STEFANO INCERTI


Stessa rabbia, stessa primavera: è rubato ad una canzone di De Andrè il titolo scelto da Stefano Incerti per il suo documentario su Marco Bellocchio e il suo Buongiorno, notte. Dopo i Nuovi Territori di Venezia 60, il filmato approda al Roma Film Festival. Più che un backstage, è un ritratto del regista tra vita, cinema e politica.
La produzione è di Sergio Pelone per Filmalbatros e Dario Formisano per Elleu Multimedia, marchio che distribuirà il dvd.

Raccontaci l’impatto con il set di “Buongiorno notte”.
La regia del documentario mi è stata affidata 2 settimane prima dell’inizio delle riprese del film. Per muovermi con più dicrezione sul set ho girato solo con una Sony 150. E’ stata la mia prima volta con il digitale e la leggerezza del mezzo mi ha addirittura permesso di stare tra Bellocchio e gli attori. Nei teatri di posa di Cinecittà, trasformati nel covo brigatista, c’era quella serenità che solo una sceneggiatura solida può dare. Mi ha colpito il grande silenzio ma, soprattutto quella sorta di seduta psicoanalitica voluta da Bellocchio prima del ciak. Momenti di confronto in cui dar vita ad un percorso collettivo.

Di quali altri materiali è composto il documentario?
Ci sono immagini di repertorio provenienti dall’archivio Rai e dall’Archivio del Movimento Operaio e Democratico che offrono uno spaccato dell’Italia degli anni 60/70: dagli operai al lavoro agli scontri di piazza. Poi frammenti di film di Bellocchio, tratti dalle pellicole più legate a Buongiorno, notte come I pugni in tasca e L’ora di religione. L’ossatura è fornita da un’intervista che ho realizzato con lui a Valle Giulia, là dove è cominciato il ’68 romano. Mi sono preparato rivendendo tutta La notte della Repubblica di Zavoli e leggendo alcuni libri tra cui quelli di Giorgio Galli sul partito armato. Anche qualcosa su Bellocchio: il catalogo curato da Paola Malanga per la retrospettiva di Locarno del 1998, il Castoro scritto nello stesso anno da Sandro Bernardi. Dalle mia scaletta di domande ho tenuto fuori temi come la psicoanalisi e la follia, cruciali nel cinema di Bellocchio ma non direttamente connessi con Buongiorno, notte.
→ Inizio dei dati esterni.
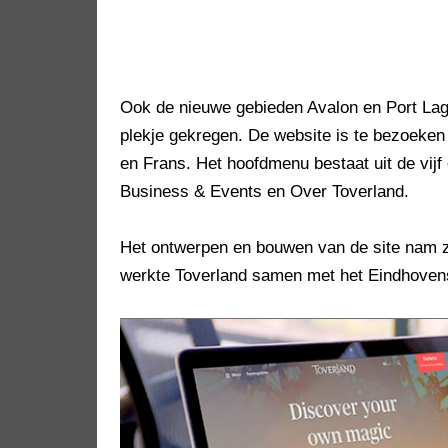
Ook de nieuwe gebieden Avalon en Port La
plekje gekregen. De website is te bezoeken 
en Frans. Het hoofdmenu bestaat uit de vijf 
Business & Events en Over Toverland.
Het ontwerpen en bouwen van de site nam z
werkte Toverland samen met het Eindhovens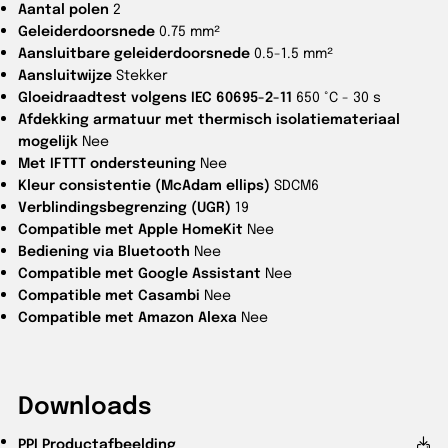
Aantal polen
2
Geleiderdoorsnede
0.75 mm²
Aansluitbare geleiderdoorsnede
0.5-1.5 mm²
Aansluitwijze
Stekker
Gloeidraadtest volgens IEC 60695-2-11
650 °C - 30 s
Afdekking armatuur met thermisch isolatiemateriaal
mogelijk
Nee
Met IFTTT ondersteuning
Nee
Kleur consistentie (McAdam ellips)
SDCM6
Verblindingsbegrenzing (UGR)
19
Compatible met Apple HomeKit
Nee
Bediening via Bluetooth
Nee
Compatible met Google Assistant
Nee
Compatible met Casambi
Nee
Compatible met Amazon Alexa
Nee
Downloads
PPI
Productafbeelding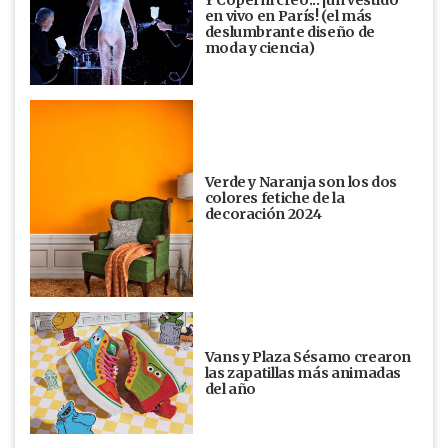
en vivo en París! (el más
deslumbrante diseño de
moda y ciencia)
Verde y Naranja son los dos
colores fetiche de la
decoración 2024
Vans y Plaza Sésamo crearon
las zapatillas más animadas
del año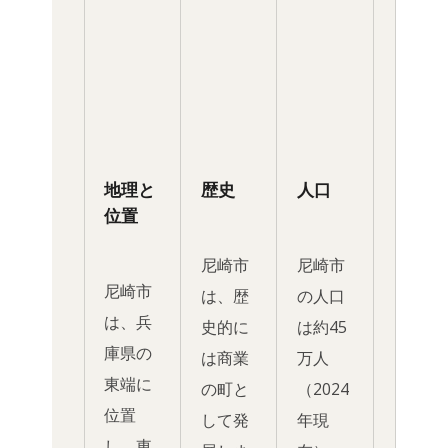
地理と
歴史
人口
位置
尼崎市
尼崎市
尼崎市
は、歴
の人口
は、兵
史的に
は約45
庫県の
は商業
万人
東端に
の町と
（2024
位置
して発
年現
し、東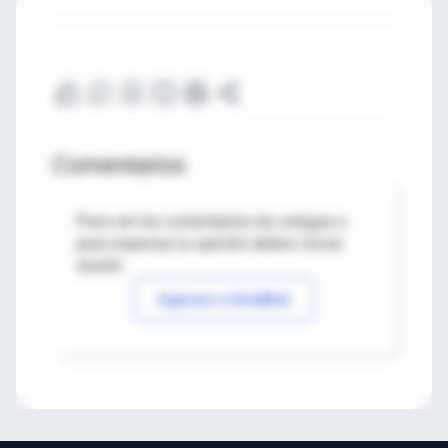
Comentarios
Para ver los comentarios de colegas o
para expresar tu opinión debes iniciar
sesión
Ingresar a IntraMed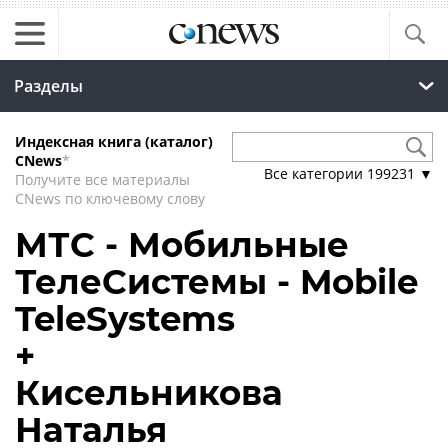
Разделы
Индексная книга (каталог)
CNews
*
Все категории
199231
▼
Получите все материалы
CNews по ключевому слову
МТС - Мобильные
ТелеСистемы - Mobile
TeleSystems
+
Кисельникова
Наталья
Dall’intervista emergono le molle che hanno spinto Bellocchio a girare “Buongiorno, notte”?
Emerge l’interesse per il personaggio femminile, ispirato ad Anna Laura Braghetti. Bellocchio non voleva ricostruire il caso Moro né ambiva a raccontare un’epoca. Al centro di tutto c’è lo sguardo verso i rapporti, intimi e misteriosi, tra prigioniero e carcerieri. L’altro elemento chiave è il legame con il padre: in qualche modo, attraverso il film e il personaggio di Aldo Moro, Bellocchio ha recuperato il rapporto con la figura di suo padre, a lungo rimossa.

Il verso di De André da cui hai preso il titolo si riferisce al ’68. Perché l’hai scelto?
Perché il documentario parte dalle immagini del ’68, la stagione che Bellocchio ha, in un certo senso, anticipato con I pugni in tasca. Poi la frase Stessa rabbia, stessa primavera è la sintesi perfetta del suo cinema: la rabbia è quella che attraversa tutte le sue pellicole, la primavera rimanda alla straordinaria giovinezza che continua ad esprimere.

Bertolucci ha detto che la morte di Moro coincide con la fine del sogno. Per Bellocchio il sogno si è mai riacceso?
Di certo c’è in lui un profondo disincanto verso la politica. Ma nell’intervista evoca il risveglio dei movimenti, i ragazzi del G8 senza dimenticare le componenti cattoliche.